* Page excerpt *
··········
I Ain’t Mad At Ya: Why Melo Deserves a Pass in Denver

All my friends hate Carmelo Anthony.  Hell, I’d say roughly 90% of Denver hates him.  As a man who hates lots of things for extremely trivial reasons, I get it.  But as he and the 2009 Nuggets, err Knicks, return to Denver for the first time since he left, I just can’t bring myself to stay mad at that asshole. Here’s why:

My first sports memory also happens to be the only time I’ve ever sat court-side.   Somehow my dad swung these incredible tickets, and we saw Hakeem the Dream and Ralph Sampson play the Nuggets at Big Mac, with one of the refs singling me out to, as I recall, shoot the half court shot at halftime.  As it turns out, that ‘half court shot’ was really just me holding the ball during a timeout.  Either way, game changer!  I’ve been living and dying (mostly dying) with the Nuggets ever since.

Born in 1984, I can’t really recall the fun and gun Doug Moe years, so my Nuggets fandom essentially falls into two eras: Pre Melo & Post Melo.  Zero points for creativity, but you get the idea.
··········
* List of tasks *
A. In the post about Carmelo Anthony, what year was the writer born?
B. From the Carmelo Anthony post, reproduce word for word the part that opens with the words containing "All my friends" and closes with "Nuggets ever since.".
··········
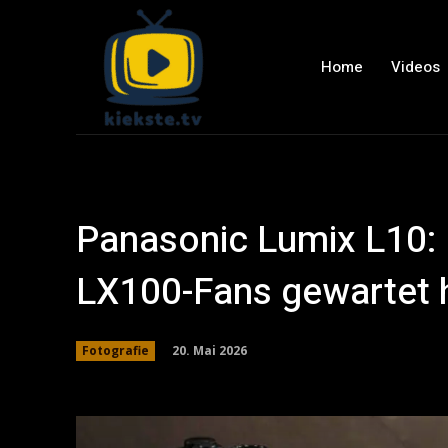
Home
Videos
Panasonic Lumix L10: 
LX100-Fans gewartet 
20. Mai 2026
Fotografie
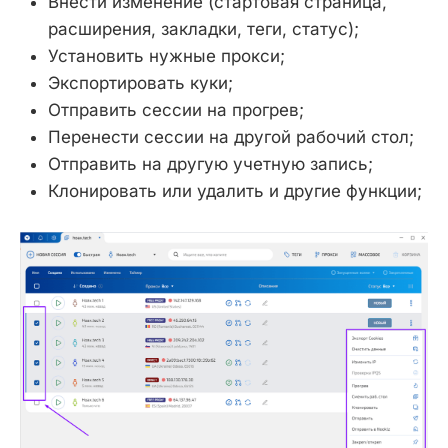
Внести изменение (стартовая страница,
расширения, закладки, теги, статус);
Установить нужные прокси;
Экспортировать куки;
Отправить сессии на прогрев;
Перенести сессии на другой рабочий стол;
Отправить на другую учетную запись;
Клонировать или удалить и другие функции;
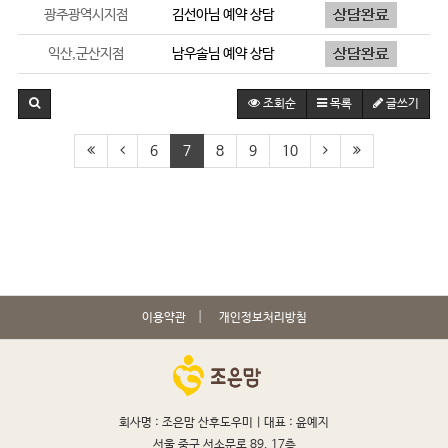
광주광역시지점
김선아
님 예약 상담
익산,군산지점
남우솔
님 예약 상담
조회순
목록
글쓰기
6
7
8
9
10
이용약관
개인정보처리방침
회사명 : 조은맘 산후도우미 |
대표 : 윤예지
서울 중구 서소문로 89, 17층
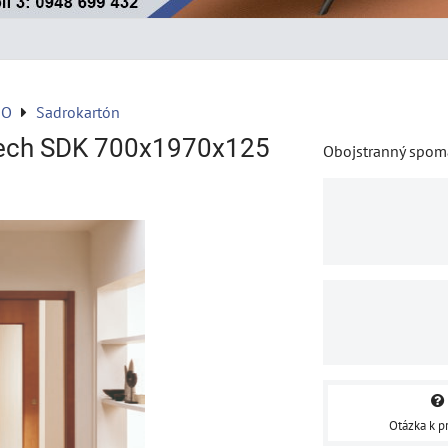
NO
Sadrokartón
tech SDK 700x1970x125
Obojstranný spom
Otázka k p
··········
* Answers given *
A. 1984

B.
All my friends hate Carmelo Anthony.  Hell, I’d say roughly 90% of Denver hates him.  As a man who hates lots of things for extremely trivial reasons, I get it.  But as he and the 2009 Nuggets, err Knicks, return to Denver for the first time since he left, I just can’t bring myself to stay mad at that asshole. Here’s why:

My first sports memory also happens to be the only time I’ve ever sat court-side.   Somehow my dad swung these incredible tickets, and we saw Hakeem the Dream and Ralph Sampson play the Nuggets at Big Mac, with one of the refs singling me out to, as I recall, shoot the half court shot at halftime.  As it turns out, that ‘half court shot’ was really just me holding the ball during a timeout.  Either way, game changer!  I’ve been living and dying (mostly dying) with the Nuggets ever since.